→ Material provided
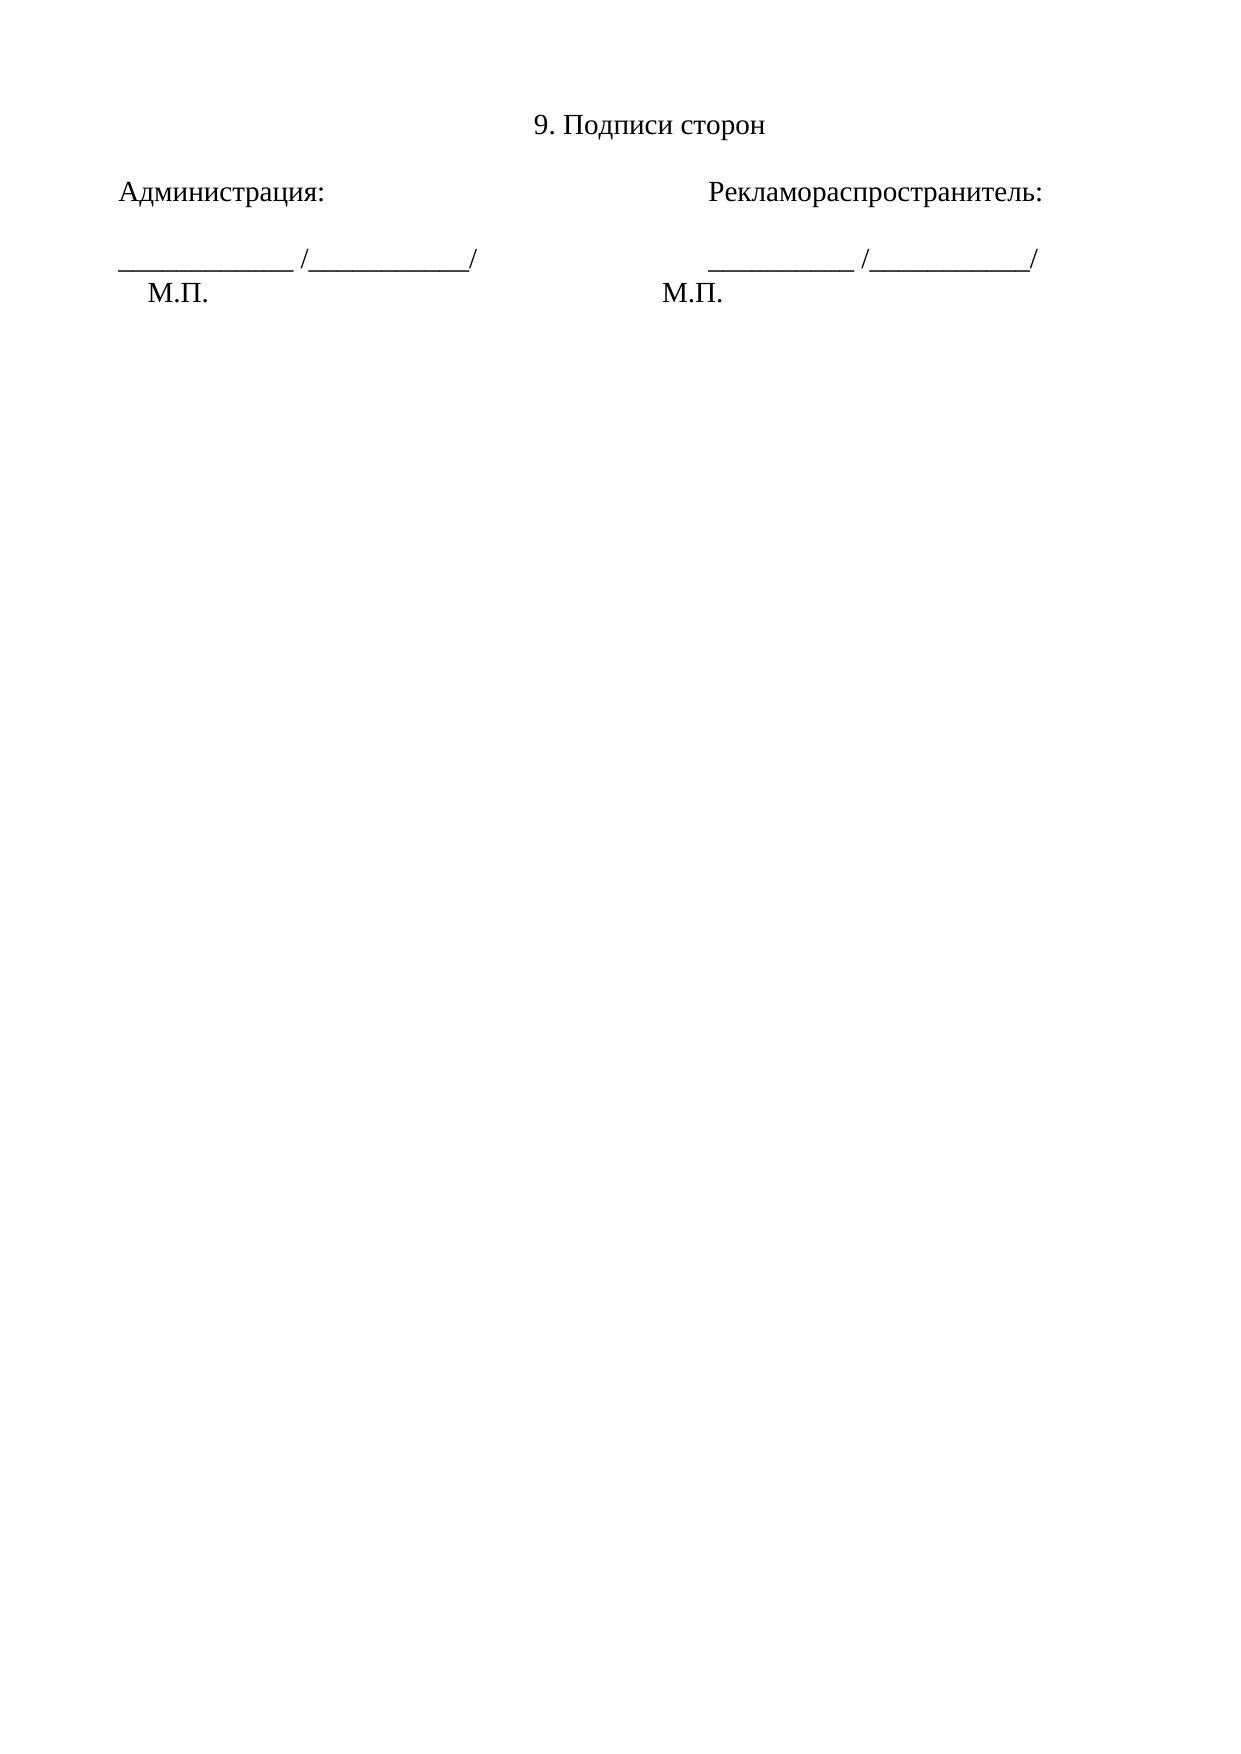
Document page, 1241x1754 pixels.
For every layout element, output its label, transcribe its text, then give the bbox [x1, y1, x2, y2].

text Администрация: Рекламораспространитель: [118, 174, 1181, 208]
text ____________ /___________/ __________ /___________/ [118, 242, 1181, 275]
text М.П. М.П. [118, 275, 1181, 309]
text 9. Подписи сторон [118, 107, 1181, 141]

→ What is expected
From the line containing "For every layout" to the last line of the data above, copy each line exactly and add nothing.

→ Answer space
For every layout element, output its label, transcribe its text, then give the bbox [x1, y1, x2, y2].

text Администрация: Рекламораспространитель: [118, 174, 1181, 208]
text ____________ /___________/ __________ /___________/ [118, 242, 1181, 275]
text М.П. М.П. [118, 275, 1181, 309]
text 9. Подписи сторон [118, 107, 1181, 141]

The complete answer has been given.